Cambest died this week at Walnut Hall Ltd., the Lexington farm where he spent more than 20 years in leisure and stud duties after a distinguished four-year racing career. The horse was 27 when he died Wednesday of an apparent heart attack, said Alan Leavitt, the farm's president and general manager.
The horse was still trotting up until his death. A farmhand mowing a field next to Cambest's paddock saw the horse trotting along the fence a few minutes before he was found dead, Leavitt said Friday.
"He was fine until suddenly something struck him down," Leavitt said. "It was just as quick as snapping your fingers."
The striking black horse sired offspring that have earned nearly $134.5 million in their own races, ranking Cambest seventh among pacing sires, according to the United States Trotting Association.
But it was his performance nearly 22 years ago that set Cambest apart from every other Standardbred in history.
On Aug. 16, 1993, Cambest became the fastest Standardbred in history when he paced a mile in one minute, 46.20 seconds in a time trial at the Illinois State Fair in Springfield. The record stands today.
"He was blessed with more extreme speed than anybody, before or since," Leavitt said.
Bill O'Donnell, who drove Cambest to the record for trainer Fred Grant, recalled the time trial as a "last-minute thing." It was a windy day, and the horse cut through a fairly brisk wind in the final stretch, O'Donnell said.
"He was a great horse," O'Donnell said. "I knew he could go a quarter of a mile faster than any horse I ever sat behind. But if you used him up in the middle course, he didn't have it for the end. But if you could save him up until the end, he could really go."
O'Donnell, who drove Cambest in about 10 races, listed the record-setting performance among his career highlights.
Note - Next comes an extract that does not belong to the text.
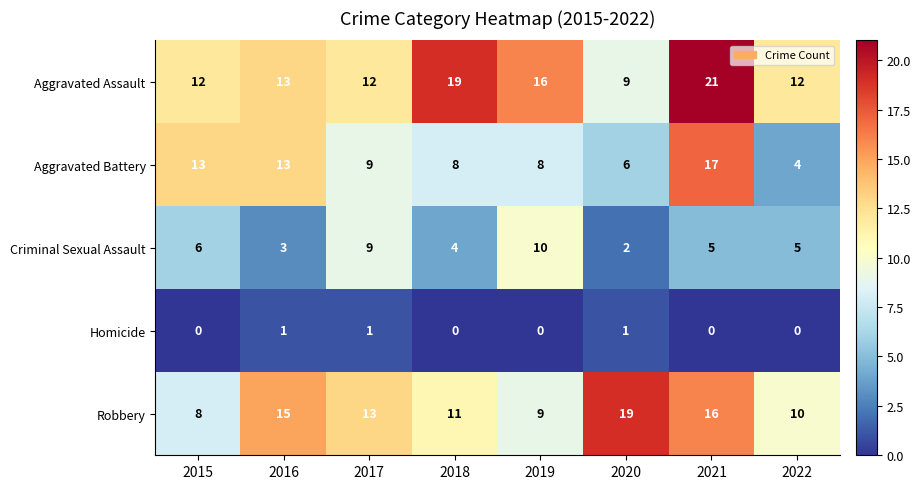

Which category has the highest value across all series?

2021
The horse was a consistent top finisher during his racing career. In 94 starts at North American tracks, he won 42 races, finished second 20 times and was third place six other times, according to the trotting association.
His career earnings totaled $1.44 million.
"He was a very, very good racehorse who had a fantastic day in breaking the world's record," said the horse's owner, Daniel Kramer of Scarsdale, New York. "It was a sad day yesterday. It was a good run."
Cambest was sociable with visitors to the farm — where he'll be buried next to some of the Walnut Hall's other great horses — and he enjoyed peppermints and head rubs, Leavitt said.
"He'd open his mouth and bear his teeth," he said. "But it was just an act. If you had something in the palm of your hand ... he immediately became a pussycat."